The 30-year-old slugger drove a 94.5 mph belt-high sinker with a full-count from left-hander Tim Mayza over the left-field fence at Rogers Centre. The 117.4 mph drive took just 3.8 seconds to land 394 feet from the plate, and it put the Yankees ahead 5-3.

Judge watched the ball clank off the front of the stands, just below two fans who reached over a railing and tried for a catch. He pumped an arm just before reaching first and exchanged a slap with coach Travis Chapman.

The ball dropped into Toronto’s bullpen and was picked up by Blue Jays bullpen coach Matt Buschmann, who turned it over to the Yankees.

Judge’s mother and Roger Maris Jr. rose and hugged from front-row seats. He appeared to point toward them after rounding second base, then was congratulated by the entire Yankees team, who gave him hugs after he crossed the plate.

Judge moved past the 60 home runs Babe Ruth hit in 1927, which had stood as the major league mark until Maris broke it in 1961. All three stars reached those huge numbers playing for the Yankees.

Barry Bonds holds the big league record of 73 for the San Francisco Giants in 2001.

Judge had gone seven games without a home run – his longest drought this season was nine in mid-August. This was the Yankees’ 155th game of the season, leaving them seven more in the regular season.

The home run came in the fourth plate appearance of the night for Judge, ending a streak of 34 plate appearances without a home run.

Judge is hitting .313 with 130 RBIs, also the top totals in the AL. He has a chance to become the first AL Triple Crown winner since Detroit’s Miguel Cabrera in 2012.

Maris hit No. 61 for the Yankees on Oct. 1, 1961, against Boston Red Sox pitcher Tracy Stallard.

Maris’ mark has been exceeded six times, but all have been tainted by the stench of steroids. Mark McGwire hit 70 home runs for the St. Louis Cardinals in 1998 and 65 the following year, and Bonds topped him. Sammy Sosa had 66, 65 and 63 during a four-season span starting in 1998.

McGwire admitted using banned steroids, while Bonds and Sosa denied knowingly using performing-enhancing drugs. Major League Baseball started testing with penalties for PEDs in 2004, and some fans – perhaps many – until now have considered Maris the holder of the “clean” record.

Among the tallest batters in major league history, the 6-foot-7 Judge burst on the scene on Aug. 13, 2016, homering off the railing above Yankee Stadium’s center-field sports bar and into the netting above Monument Park. He followed Tyler Austin to the plate and they become the first teammates to homer in their first major league at-bats in the same game.

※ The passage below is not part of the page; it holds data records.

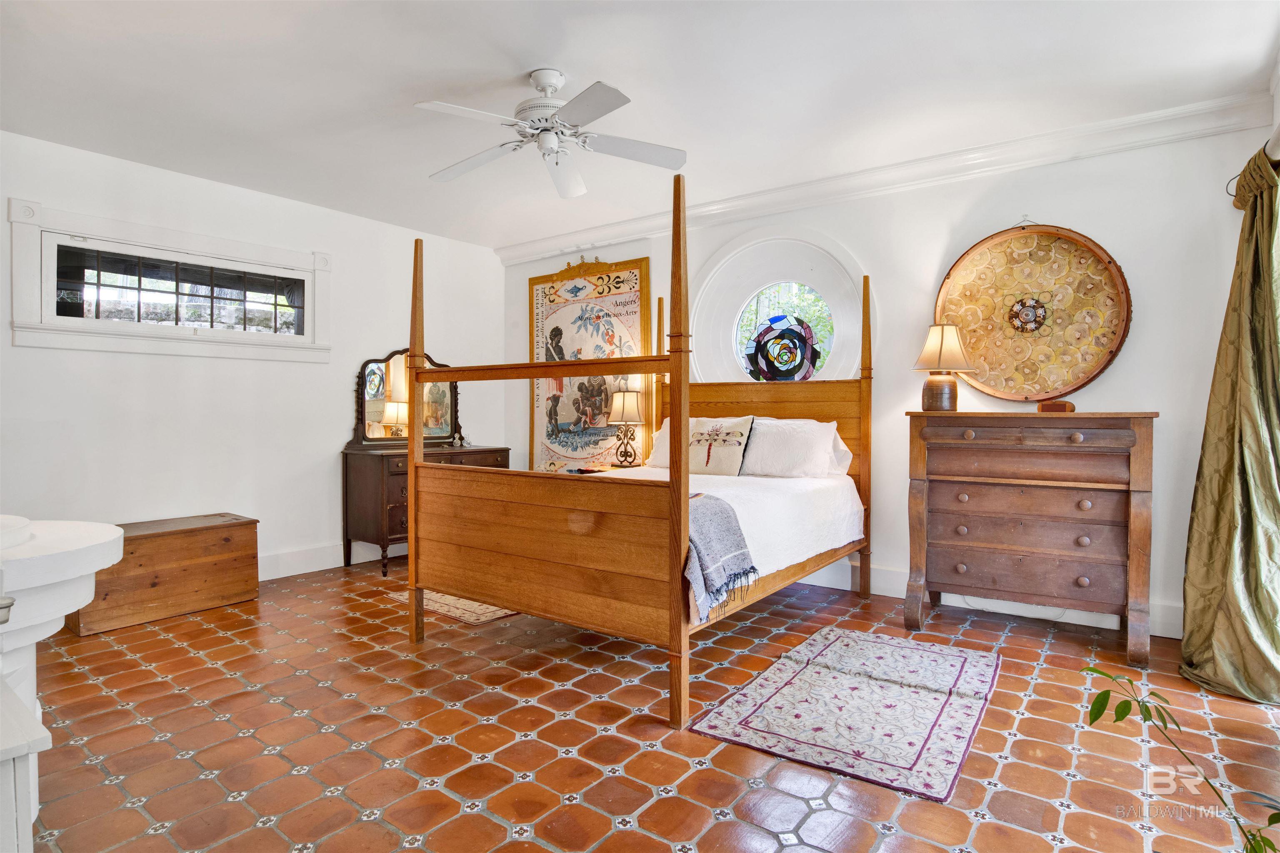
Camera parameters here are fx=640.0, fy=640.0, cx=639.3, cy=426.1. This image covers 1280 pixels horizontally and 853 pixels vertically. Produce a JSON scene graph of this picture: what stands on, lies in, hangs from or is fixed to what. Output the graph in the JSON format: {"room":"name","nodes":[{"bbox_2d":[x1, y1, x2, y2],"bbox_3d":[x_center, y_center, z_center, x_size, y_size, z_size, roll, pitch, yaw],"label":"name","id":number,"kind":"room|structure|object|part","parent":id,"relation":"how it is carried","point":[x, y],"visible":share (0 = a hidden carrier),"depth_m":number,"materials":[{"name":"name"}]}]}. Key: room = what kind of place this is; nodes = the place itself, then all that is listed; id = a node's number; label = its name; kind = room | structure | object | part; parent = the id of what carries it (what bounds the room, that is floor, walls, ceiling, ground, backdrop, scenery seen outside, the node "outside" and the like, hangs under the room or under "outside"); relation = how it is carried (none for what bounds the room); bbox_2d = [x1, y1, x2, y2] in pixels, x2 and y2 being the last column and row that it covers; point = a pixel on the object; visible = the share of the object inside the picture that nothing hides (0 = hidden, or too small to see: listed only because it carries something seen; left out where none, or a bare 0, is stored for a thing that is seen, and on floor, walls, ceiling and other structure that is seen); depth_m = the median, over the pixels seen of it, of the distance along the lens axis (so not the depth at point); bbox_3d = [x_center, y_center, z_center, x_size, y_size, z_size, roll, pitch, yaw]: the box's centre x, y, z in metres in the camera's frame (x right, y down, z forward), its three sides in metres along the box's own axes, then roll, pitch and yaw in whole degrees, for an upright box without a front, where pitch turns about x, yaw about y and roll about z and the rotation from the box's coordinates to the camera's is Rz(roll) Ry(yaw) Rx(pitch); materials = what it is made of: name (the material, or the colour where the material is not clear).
{"room":"bedroom","nodes":[
{"label":"bedroom","id":0,"kind":"room"},
{"bbox_2d":[0,127,506,583],"bbox_3d":[-2.719,-0.266,4.265,0.154,2.644,4.709,1,1,37],"label":"left wall","id":1,"kind":"structure","parent":0,"point":[344,396],"depth_m":4.14,"materials":[{"name":"white paint"}]},
{"bbox_2d":[7,198,332,361],"bbox_3d":[-2.812,-0.809,4.036,0.157,0.773,1.640,1,1,37],"label":"window","id":2,"kind":"structure","parent":1,"relation":"in","point":[61,329],"depth_m":3.86,"materials":[{"name":"white paint"}]},
{"bbox_2d":[258,538,405,580],"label":"baseboard","id":3,"kind":"structure","parent":1,"relation":"attached to","point":[324,568],"depth_m":4.62,"materials":[{"name":"white paint"}]},
{"bbox_2d":[0,0,1279,249],"bbox_3d":[-0.449,-1.595,2.583,5.730,0.111,4.927,1,1,37],"label":"ceiling","id":4,"kind":"structure","parent":0,"point":[529,61],"depth_m":2.90,"materials":[{"name":"white paint"}]},
{"bbox_2d":[415,67,687,198],"bbox_3d":[-0.393,-1.348,2.843,1.134,0.417,1.143,0,1,-3],"label":"ceiling fan","id":5,"kind":"object","parent":4,"relation":"hanging from","point":[549,88],"visible":0.99,"depth_m":2.80,"materials":[{"name":"white metal"}]},
{"bbox_2d":[8,551,1279,852],"bbox_3d":[-0.373,1.134,2.532,5.588,0.102,4.957,1,1,37],"label":"floor","id":6,"kind":"structure","parent":0,"point":[143,670],"depth_m":2.20,"materials":[{"name":"tile"}]},
{"bbox_2d":[0,678,51,852],"bbox_3d":[-1.315,0.802,1.069,0.536,0.584,0.461,1,1,37],"label":"cabinet","id":7,"kind":"object","parent":6,"relation":"on","point":[46,735],"visible":1,"depth_m":1.06,"materials":[{"name":"white paint"}]},
{"bbox_2d":[0,514,125,845],"bbox_3d":[-1.789,0.673,1.584,0.841,0.865,0.786,1,1,37],"label":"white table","id":8,"kind":"object","parent":6,"relation":"on","point":[108,538],"visible":0.88,"depth_m":1.57,"materials":[{"name":"white"}]},
{"bbox_2d":[69,513,259,635],"bbox_3d":[-2.755,0.820,3.711,0.469,0.483,0.849,1,1,37],"label":"wooden chest","id":9,"kind":"object","parent":6,"relation":"on","point":[203,571],"visible":0.86,"depth_m":3.57,"materials":[{"name":"brown wood"}]},
{"bbox_2d":[338,445,509,576],"bbox_3d":[-1.645,0.610,5.059,0.561,0.857,1.202,1,1,37],"label":"dresser","id":10,"kind":"object","parent":6,"relation":"on","point":[364,483],"visible":0.55,"depth_m":4.61,"materials":[{"name":"brown wood"}]},
{"bbox_2d":[350,348,459,448],"bbox_3d":[-1.856,-0.221,5.141,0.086,0.785,0.856,1,1,37],"label":"dresser mirror","id":11,"kind":"object","parent":10,"relation":"on","point":[364,421],"visible":0.77,"depth_m":5.06,"materials":[{"name":"mirror"}]},
{"bbox_2d":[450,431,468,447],"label":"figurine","id":12,"kind":"object","parent":10,"relation":"on","point":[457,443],"visible":0.99,"depth_m":5.27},
{"bbox_2d":[388,587,519,624],"bbox_3d":[-0.901,1.049,4.067,0.932,0.009,0.939,1,1,37],"label":"small rug","id":13,"kind":"object","parent":6,"relation":"on","point":[467,608],"visible":0.33,"depth_m":3.70,"materials":[{"name":"beige carpet"}]},
{"bbox_2d":[562,463,640,474],"bbox_3d":[-0.146,0.664,4.882,0.612,0.688,0.501,1,1,37],"label":"nightstand","id":14,"kind":"object","parent":6,"relation":"on","point":[592,471],"visible":0.1,"depth_m":4.85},
{"bbox_2d":[608,388,643,466],"bbox_3d":[-0.104,0.013,4.866,0.265,0.612,0.264,1,1,37],"label":"table lamp","id":15,"kind":"object","parent":14,"relation":"on","point":[624,411],"visible":1,"depth_m":4.79,"materials":[{"name":"metal"}]},
{"bbox_2d":[402,157,874,731],"bbox_3d":[0.154,0.017,3.555,1.744,2.129,2.206,1,1,37],"label":"bed","id":16,"kind":"object","parent":6,"relation":"on","point":[685,528],"visible":0.97,"depth_m":2.88,"materials":[{"name":"brown wood"}]},
{"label":"footboard","id":17,"kind":"part","parent":16,"relation":"part of","materials":[{"name":"brown wood"}]},
{"bbox_2d":[586,465,867,590],"bbox_3d":[0.151,0.498,3.670,1.671,0.421,1.909,1,1,37],"label":"white bedspread","id":18,"kind":"object","parent":16,"relation":"on","point":[747,496],"visible":0.35,"depth_m":3.27,"materials":[{"name":"white fabric"}]},
{"bbox_2d":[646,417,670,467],"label":"pillow","id":19,"kind":"object","parent":18,"relation":"on","point":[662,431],"visible":0.24,"depth_m":4.46,"materials":[{"name":"white fabric"}]},
{"bbox_2d":[682,488,758,622],"bbox_3d":[-0.090,0.495,2.787,1.226,0.403,0.469,1,1,37],"label":"throw blanket","id":20,"kind":"object","parent":18,"relation":"on","point":[722,511],"visible":0.39,"depth_m":2.46,"materials":[{"name":"fabric"}]},
{"bbox_2d":[687,415,755,476],"bbox_3d":[0.459,0.130,4.049,0.549,0.393,0.206,1,1,37],"label":"throw pillow","id":21,"kind":"object","parent":18,"relation":"on","point":[715,431],"visible":0.91,"depth_m":3.96,"materials":[{"name":"beige fabric"}]},
{"bbox_2d":[742,417,841,477],"bbox_3d":[0.853,0.138,3.933,0.724,0.371,0.310,1,1,37],"label":"pillow","id":22,"kind":"object","parent":18,"relation":"on","point":[825,456],"visible":0.92,"depth_m":3.81,"materials":[{"name":"white fabric"}]},
{"bbox_2d":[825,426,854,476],"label":"pillow","id":23,"kind":"object","parent":18,"relation":"on","point":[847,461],"visible":0.19,"depth_m":3.92,"materials":[{"name":"white fabric"}]},
{"bbox_2d":[690,626,1001,802],"bbox_3d":[0.906,1.071,2.612,0.882,0.011,1.355,1,1,37],"label":"rug","id":24,"kind":"object","parent":6,"relation":"on","point":[837,648],"visible":0.98,"depth_m":2.41,"materials":[{"name":"carpet"}]},
{"bbox_2d":[903,409,1158,666],"bbox_3d":[1.973,0.506,3.321,1.062,1.135,0.484,1,1,37],"label":"chest of drawers","id":25,"kind":"object","parent":6,"relation":"on","point":[915,501],"visible":0.99,"depth_m":3.14,"materials":[{"name":"brown wood"}]},
{"bbox_2d":[912,323,973,412],"bbox_3d":[1.661,-0.319,3.525,0.311,0.496,0.307,0,1,-20],"label":"table lamp","id":26,"kind":"object","parent":25,"relation":"on","point":[943,329],"visible":1,"depth_m":3.46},
{"bbox_2d":[1036,399,1075,413],"bbox_3d":[2.113,-0.097,3.252,0.152,0.061,0.106,1,1,37],"label":"wooden box","id":27,"kind":"object","parent":25,"relation":"on","point":[1060,406],"visible":0.97,"depth_m":3.21,"materials":[{"name":"brown wood"}]},
{"bbox_2d":[1079,663,1279,852],"bbox_3d":[1.128,0.783,1.125,0.588,0.622,0.695,0,1,-2],"label":"plant","id":28,"kind":"object","parent":6,"relation":"on","point":[1103,695],"visible":1,"depth_m":1.27,"materials":[{"name":"green plant"}]},
{"bbox_2d":[497,114,1275,643],"bbox_3d":[0.981,-0.274,4.535,5.421,2.650,0.158,1,1,37],"label":"back wall","id":29,"kind":"structure","parent":0,"point":[1128,354],"depth_m":3.53,"materials":[{"name":"white paint"}]},
{"bbox_2d":[528,255,649,472],"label":"framed poster","id":30,"kind":"object","parent":29,"relation":"attached to","point":[532,284],"visible":0.75,"depth_m":5.40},
{"bbox_2d":[692,226,865,384],"bbox_3d":[0.960,-0.655,4.515,1.383,1.487,0.150,1,1,37],"label":"round window","id":31,"kind":"structure","parent":29,"relation":"in","point":[775,274],"depth_m":4.51,"materials":[{"name":"white glass"}]},
{"bbox_2d":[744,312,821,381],"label":"stained glass panel","id":32,"kind":"object","parent":31,"relation":"in","point":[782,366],"visible":0.95,"depth_m":4.41,"materials":[{"name":"glass"}]},
{"bbox_2d":[493,88,1274,263],"bbox_3d":[0.961,-1.522,4.396,4.915,0.128,0.102,1,1,37],"label":"crown molding","id":33,"kind":"structure","parent":29,"relation":"attached to","point":[529,255],"depth_m":3.72,"materials":[{"name":"white paint"}]},
{"bbox_2d":[799,561,1183,639],"bbox_3d":[1.125,0.973,4.366,4.737,0.149,0.021,1,1,37],"label":"baseboard","id":34,"kind":"structure","parent":29,"relation":"attached to","point":[880,593],"depth_m":3.67,"materials":[{"name":"white paint"}]},
{"bbox_2d":[935,222,1131,401],"bbox_3d":[2.109,-0.631,3.514,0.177,1.059,0.910,-1,1,-43],"label":"round wall art","id":35,"kind":"object","parent":29,"relation":"attached to","point":[1071,384],"visible":0.95,"depth_m":3.48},
{"bbox_2d":[1225,122,1279,199],"bbox_3d":[2.063,-1.071,1.844,0.157,0.089,2.694,1,1,37],"label":"curtain rod","id":36,"kind":"object","parent":29,"relation":"attached to","point":[1276,140],"visible":0.59,"depth_m":2.47,"materials":[{"name":"metal"}]},
{"bbox_2d":[1177,139,1279,701],"bbox_3d":[2.485,-0.039,2.640,0.333,2.202,0.722,1,1,37],"label":"curtain","id":37,"kind":"object","parent":36,"relation":"hanging from","point":[1188,643],"visible":0.99,"depth_m":2.62,"materials":[{"name":"green fabric"}]}
]}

Judge hit 52 homers with 114 RBIs the following year and was a unanimous winner of the AL Rookie of the Year award. Injuries limited him during the following three seasons, and he rebounded to hit 39 homers with 98 RBIs in 2021.

As he approached his last season before free agent eligibility, Judge on opening day turned down the Yankees’ offer of an eight-year contract worth from $230.5 million to $234.5 million. The proposal included an average of $30.5 million annually from 2023-29, with his salary this year to be either the $17 million offered by the team in arbitration or the $21 million requested by the player.

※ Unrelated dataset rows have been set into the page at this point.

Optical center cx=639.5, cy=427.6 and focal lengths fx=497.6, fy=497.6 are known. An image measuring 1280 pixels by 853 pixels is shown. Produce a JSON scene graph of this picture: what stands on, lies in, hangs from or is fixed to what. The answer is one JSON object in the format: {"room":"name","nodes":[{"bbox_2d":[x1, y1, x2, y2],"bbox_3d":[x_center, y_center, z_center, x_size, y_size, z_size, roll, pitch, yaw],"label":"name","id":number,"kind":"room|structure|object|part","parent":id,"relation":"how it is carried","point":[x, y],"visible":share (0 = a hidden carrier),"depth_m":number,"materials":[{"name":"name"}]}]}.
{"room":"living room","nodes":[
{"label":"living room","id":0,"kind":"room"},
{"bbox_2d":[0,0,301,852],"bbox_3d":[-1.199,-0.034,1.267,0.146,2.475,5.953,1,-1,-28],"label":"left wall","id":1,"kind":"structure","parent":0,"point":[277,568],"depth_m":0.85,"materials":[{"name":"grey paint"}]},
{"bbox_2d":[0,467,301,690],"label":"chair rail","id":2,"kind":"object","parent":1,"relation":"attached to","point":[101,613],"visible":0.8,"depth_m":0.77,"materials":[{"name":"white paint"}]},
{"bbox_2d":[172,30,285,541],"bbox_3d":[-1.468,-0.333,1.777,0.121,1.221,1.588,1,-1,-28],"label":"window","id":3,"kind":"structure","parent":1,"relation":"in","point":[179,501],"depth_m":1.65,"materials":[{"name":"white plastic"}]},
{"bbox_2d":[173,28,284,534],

An agreement was reached in June on a $19 million, one-year deal, and Judge heads into this offseason likely to get a contract from the Yankees or another team for $300 million or more, perhaps topping $400 million.

Judge hit six homers in April, 12 in May and 11 in June. He earned his fourth All-Star selection and entered the break with 33 homers. He had 13 homers in July and dropped to nine in August, when injuries left him less protected in the batting order and pitchers walked him 25 times.

He became just the fifth player to hold a share of the AL season record. Nap Lajoie hit 14 in the AL’s first season as a major league in 1901, and Philadelphia Athletics teammate Socks Seabold had 16 the next year, a mark that stood until Babe Ruth hit 29 in 1919. Ruth set the record four times in all, with 54 in 1920, 59 in 1921 and 60 in 1927, a mark that stood until Maris’ 61 in 1961.

Maris was at 35 in July 1961 during the first season each team’s schedule increased from 154 games to 162, and baseball Commissioner Ford Frick ruled if anyone topped Ruth in more than 154 games “there would have to be some distinctive mark in the record books to show that Babe Ruth’s record was set under a 154-game schedule.”

That “distinctive mark” became known as an “asterisk” and it remained until Sept. 4, 1991, when a committee on statistical accuracy chaired by Commissioner Fay Vincent voted unanimously to recognize Maris as the record holder.